La haute Juridiction a su maintenir fermement la ligne des textes en rejetant le pourvoi en ces termes :

« ayant constaté que la société X était titulaire d’une autorisation temporaire de créer une terrasse fermée au droit de son établissement, accordée à titre gratuit et précaire, le 18 mars 1981, par l’association syndicale libre de la zone d’aménagement concertée de la Tête du Pont de Sèvres et, le 26 mai 1981, par le syndicat des copropriétaires Aquitaine et relevé que cette autorisation était toujours en vigueur au moment de la procédure d’expropriation, la cour d’appel en a exactement déduit que, le préjudice de cette société étant en lien avec l’expropriation, celle-ci avait droit à une indemnisation ».

Car tout ce que les textes applicables réclament, c’est la caractérisation d’une causalité : l’expropriation cause un préjudice qu’il incombe à l’autorité expropriante de réparer.

Ainsi, dès lors que cette causalité est établie, ce que la Cour régulatrice a dûment vérifié, et que le demandeur faisait du bien un usage licite (condition classique du droit de la responsabilité au sens où celui qui se prévaut d’un préjudice découlant de sa propre activité illicite ne saurait en obtenir réparation), l’indemnisation devait s’ensuivre, peu important que la société exploitante ne disposât pas d’un droit réel, mais d’une simple autorisation précaire d’occupation.

 

Mais pour exclure le raisonnement en termes de droit réel auquel le pourvoi l’invitait et pour maintenir la logique indemnitaire du régime de l’expropriation, l’arrêt ici rapporté n’est pas pour autant dénué d’incidence sur la notion de bien.

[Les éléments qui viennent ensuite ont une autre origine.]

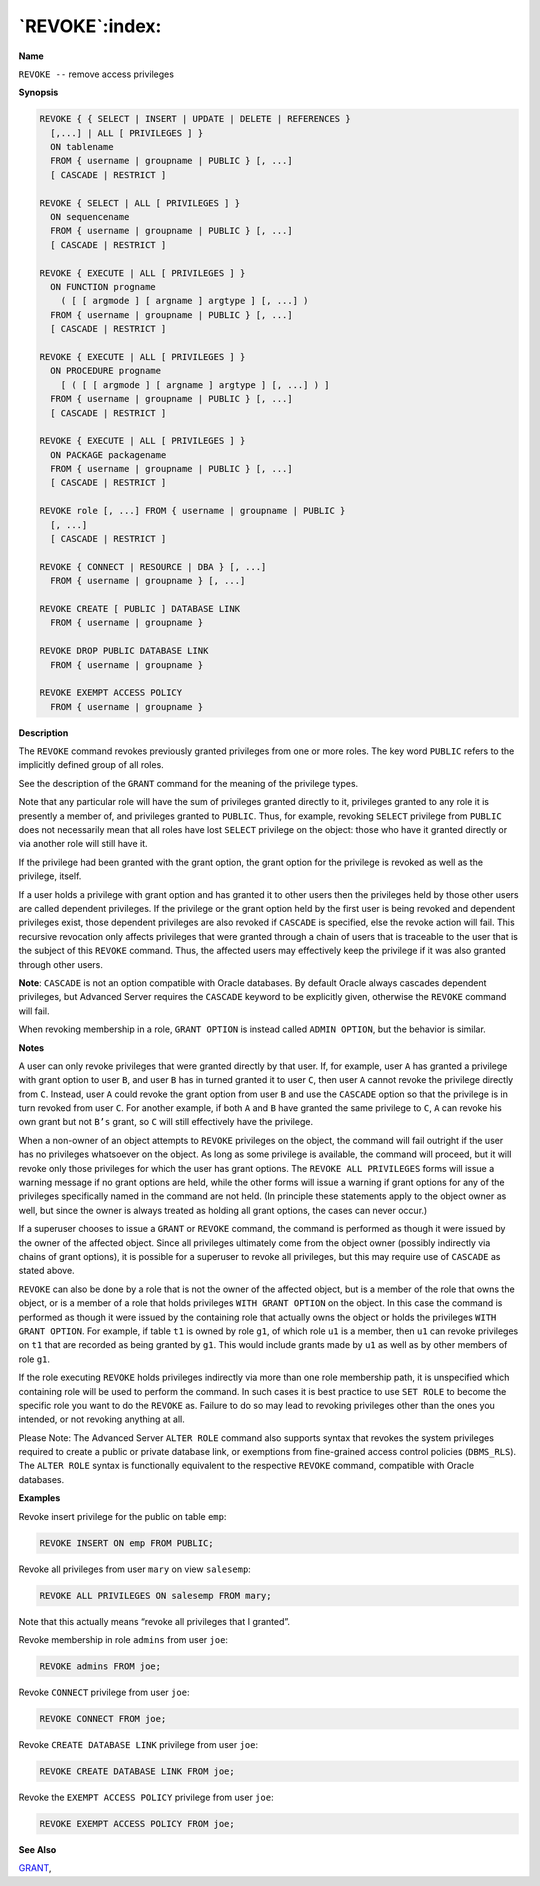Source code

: .. _revoke:

***************
`REVOKE`:index:
***************

**Name**

``REVOKE --`` remove access privileges

**Synopsis**

.. code-block:: text

    REVOKE { { SELECT | INSERT | UPDATE | DELETE | REFERENCES }
      [,...] | ALL [ PRIVILEGES ] }
      ON tablename
      FROM { username | groupname | PUBLIC } [, ...]
      [ CASCADE | RESTRICT ]

    REVOKE { SELECT | ALL [ PRIVILEGES ] }
      ON sequencename
      FROM { username | groupname | PUBLIC } [, ...]
      [ CASCADE | RESTRICT ]

    REVOKE { EXECUTE | ALL [ PRIVILEGES ] }
      ON FUNCTION progname
        ( [ [ argmode ] [ argname ] argtype ] [, ...] )
      FROM { username | groupname | PUBLIC } [, ...]
      [ CASCADE | RESTRICT ]

    REVOKE { EXECUTE | ALL [ PRIVILEGES ] }
      ON PROCEDURE progname
        [ ( [ [ argmode ] [ argname ] argtype ] [, ...] ) ]
      FROM { username | groupname | PUBLIC } [, ...]
      [ CASCADE | RESTRICT ]

    REVOKE { EXECUTE | ALL [ PRIVILEGES ] }
      ON PACKAGE packagename
      FROM { username | groupname | PUBLIC } [, ...]
      [ CASCADE | RESTRICT ]

    REVOKE role [, ...] FROM { username | groupname | PUBLIC }
      [, ...]
      [ CASCADE | RESTRICT ]

    REVOKE { CONNECT | RESOURCE | DBA } [, ...]
      FROM { username | groupname } [, ...]

    REVOKE CREATE [ PUBLIC ] DATABASE LINK
      FROM { username | groupname }

    REVOKE DROP PUBLIC DATABASE LINK
      FROM { username | groupname }

    REVOKE EXEMPT ACCESS POLICY
      FROM { username | groupname }

**Description**

The ``REVOKE`` command revokes previously granted privileges from one or
more roles. The key word ``PUBLIC`` refers to the implicitly defined group
of all roles.

See the description of the ``GRANT`` command for the meaning of the
privilege types.

Note that any particular role will have the sum of privileges granted
directly to it, privileges granted to any role it is presently a member
of, and privileges granted to ``PUBLIC``. Thus, for example, revoking ``SELECT``
privilege from ``PUBLIC`` does not necessarily mean that all roles have lost
``SELECT`` privilege on the object: those who have it granted directly or
via another role will still have it.

If the privilege had been granted with the grant option, the grant
option for the privilege is revoked as well as the privilege, itself.

If a user holds a privilege with grant option and has granted it to
other users then the privileges held by those other users are called
dependent privileges. If the privilege or the grant option held by the
first user is being revoked and dependent privileges exist, those
dependent privileges are also revoked if ``CASCADE`` is specified, else the
revoke action will fail. This recursive revocation only affects
privileges that were granted through a chain of users that is traceable
to the user that is the subject of this ``REVOKE`` command. Thus, the
affected users may effectively keep the privilege if it was also granted
through other users.

**Note**: ``CASCADE`` is not an option compatible with Oracle databases. By
default Oracle always cascades dependent privileges, but Advanced Server
requires the ``CASCADE`` keyword to be explicitly given, otherwise the
``REVOKE`` command will fail.

When revoking membership in a role, ``GRANT OPTION`` is instead called ``ADMIN
OPTION``, but the behavior is similar.

**Notes**

A user can only revoke privileges that were granted directly by that
user. If, for example, user ``A`` has granted a privilege with grant option
to user ``B``, and user ``B`` has in turned granted it to user ``C``, then user ``A``
cannot revoke the privilege directly from ``C``. Instead, user ``A`` could
revoke the grant option from user ``B`` and use the ``CASCADE`` option so that
the privilege is in turn revoked from user ``C``. For another example, if
both ``A`` and ``B`` have granted the same privilege to ``C``, ``A`` can revoke his own
grant but not ``B’s`` grant, so ``C`` will still effectively have the privilege.

When a non-owner of an object attempts to ``REVOKE`` privileges on the
object, the command will fail outright if the user has no privileges
whatsoever on the object. As long as some privilege is available, the
command will proceed, but it will revoke only those privileges for which
the user has grant options. The ``REVOKE ALL PRIVILEGES`` forms will issue a
warning message if no grant options are held, while the other forms will
issue a warning if grant options for any of the privileges specifically
named in the command are not held. (In principle these statements apply
to the object owner as well, but since the owner is always treated as
holding all grant options, the cases can never occur.)

If a superuser chooses to issue a ``GRANT`` or ``REVOKE`` command, the command
is performed as though it were issued by the owner of the affected
object. Since all privileges ultimately come from the object owner
(possibly indirectly via chains of grant options), it is possible for a
superuser to revoke all privileges, but this may require use of ``CASCADE``
as stated above.

``REVOKE`` can also be done by a role that is not the owner of the affected
object, but is a member of the role that owns the object, or is a member
of a role that holds privileges ``WITH GRANT OPTION`` on the object. In this
case the command is performed as though it were issued by the containing
role that actually owns the object or holds the privileges ``WITH GRANT
OPTION``. For example, if table ``t1`` is owned by role ``g1``, of which role ``u1``
is a member, then ``u1`` can revoke privileges on ``t1`` that are recorded as
being granted by ``g1``. This would include grants made by ``u1`` as well as by
other members of role ``g1``.

If the role executing ``REVOKE`` holds privileges indirectly via more than
one role membership path, it is unspecified which containing role will
be used to perform the command. In such cases it is best practice to use
``SET ROLE`` to become the specific role you want to do the ``REVOKE`` as.
Failure to do so may lead to revoking privileges other than the ones you
intended, or not revoking anything at all.

Please Note: The Advanced Server ``ALTER ROLE`` command also supports syntax
that revokes the system privileges required to create a public or
private database link, or exemptions from fine-grained access control
policies (``DBMS_RLS``). The ``ALTER ROLE`` syntax is functionally equivalent to
the respective ``REVOKE`` command, compatible with Oracle databases.

**Examples**

Revoke insert privilege for the public on table ``emp``:

.. code-block:: text

    REVOKE INSERT ON emp FROM PUBLIC;

Revoke all privileges from user ``mary`` on view ``salesemp``:

.. code-block:: text

    REVOKE ALL PRIVILEGES ON salesemp FROM mary;

Note that this actually means “revoke all privileges that I granted”.

Revoke membership in role ``admins`` from user ``joe``:

.. code-block:: text

    REVOKE admins FROM joe;

Revoke ``CONNECT`` privilege from user ``joe``:

.. code-block:: text

    REVOKE CONNECT FROM joe;

Revoke ``CREATE DATABASE LINK`` privilege from user ``joe``:

.. code-block:: text

    REVOKE CREATE DATABASE LINK FROM joe;

Revoke the ``EXEMPT ACCESS POLICY`` privilege from user ``joe``:

.. code-block:: text

    REVOKE EXEMPT ACCESS POLICY FROM joe;

**See Also**


`GRANT <grant>`_,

Au contraire, il prolonge l’œuvre de la Cour européenne des droits de l’homme qui, élaborant une notion spécifiquement européenne de bien, étend le droit au respect des biens à la simple jouissance factuelle, dès lors qu’elle a suffisamment perduré dans le temps (par ex., CEDH, Depalle c. France, 29 mars 2010, 34044/02, § 68 ; Brosset-Triboulet et autres c. France, 29 mars 2010, 34078/02, § 71).

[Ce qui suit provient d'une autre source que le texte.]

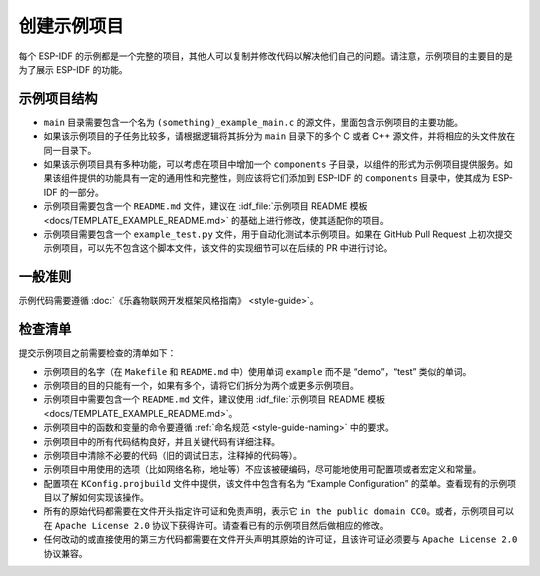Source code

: 创建示例项目
============

每个 ESP-IDF 的示例都是一个完整的项目，其他人可以复制并修改代码以解决他们自己的问题。请注意，示例项目的主要目的是为了展示 ESP-IDF 的功能。

示例项目结构
------------

-  ``main`` 目录需要包含一个名为 ``(something)_example_main.c`` 的源文件，里面包含示例项目的主要功能。
-  如果该示例项目的子任务比较多，请根据逻辑将其拆分为 ``main`` 目录下的多个 C 或者 C++ 源文件，并将相应的头文件放在同一目录下。
-  如果该示例项目具有多种功能，可以考虑在项目中增加一个 ``components`` 子目录，以组件的形式为示例项目提供服务。如果该组件提供的功能具有一定的通用性和完整性，则应该将它们添加到 ESP-IDF 的 ``components`` 目录中，使其成为 ESP-IDF 的一部分。
-  示例项目需要包含一个 ``README.md`` 文件，建议在 :idf_file:`示例项目 README 模板 <docs/TEMPLATE_EXAMPLE_README.md>` 的基础上进行修改，使其适配你的项目。
-  示例项目需要包含一个 ``example_test.py`` 文件，用于自动化测试本示例项目。如果在 GitHub Pull Request 上初次提交示例项目，可以先不包含这个脚本文件，该文件的实现细节可以在后续的 PR 中进行讨论。

一般准则
--------

示例代码需要遵循 :doc:`《乐鑫物联网开发框架风格指南》 <style-guide>`。

检查清单
--------

提交示例项目之前需要检查的清单如下：

-  示例项目的名字（在 ``Makefile`` 和 ``README.md`` 中）使用单词 ``example`` 而不是 “demo”，“test” 类似的单词。
-  示例项目的目的只能有一个，如果有多个，请将它们拆分为两个或更多示例项目。
-  示例项目中需要包含一个 ``README.md`` 文件，建议使用 :idf_file:`示例项目 README 模板 <docs/TEMPLATE_EXAMPLE_README.md>`。
-  示例项目中的函数和变量的命令要遵循 :ref:`命名规范 <style-guide-naming>` 中的要求。
-  示例项目中的所有代码结构良好，并且关键代码有详细注释。
-  示例项目中清除不必要的代码（旧的调试日志，注释掉的代码等）。
-  示例项目中用使用的选项（比如网络名称，地址等）不应该被硬编码，尽可能地使用可配置项或者宏定义和常量。
-  配置项在 ``KConfig.projbuild`` 文件中提供，该文件中包含有名为 “Example Configuration” 的菜单。查看现有的示例项目以了解如何实现该操作。
-  所有的原始代码都需要在文件开头指定许可证和免责声明，表示它 ``in the public domain CC0``。或者，示例项目可以在 ``Apache License 2.0`` 协议下获得许可。请查看已有的示例项目然后做相应的修改。
-  任何改动的或直接使用的第三方代码都需要在文件开头声明其原始的许可证，且该许可证必须要与 ``Apache License 2.0`` 协议兼容。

Ainsi, par un curieux renversement, la Cour de cassation, en restant fidèle à l’inspiration responsabiliste du régime de l’expropriation, contribue à l’élargissement de la notion de bien : refusant de raisonner dans les termes abstraits du droit réel, elle arrime son appréciation à la réalité économique, en ouvrant la voie indemnitaire à tous ceux qui, usant licitement de la chose expropriée, subissent un préjudice du fait de l’expropriation et donc se voient privés d’un bien à cette occasion.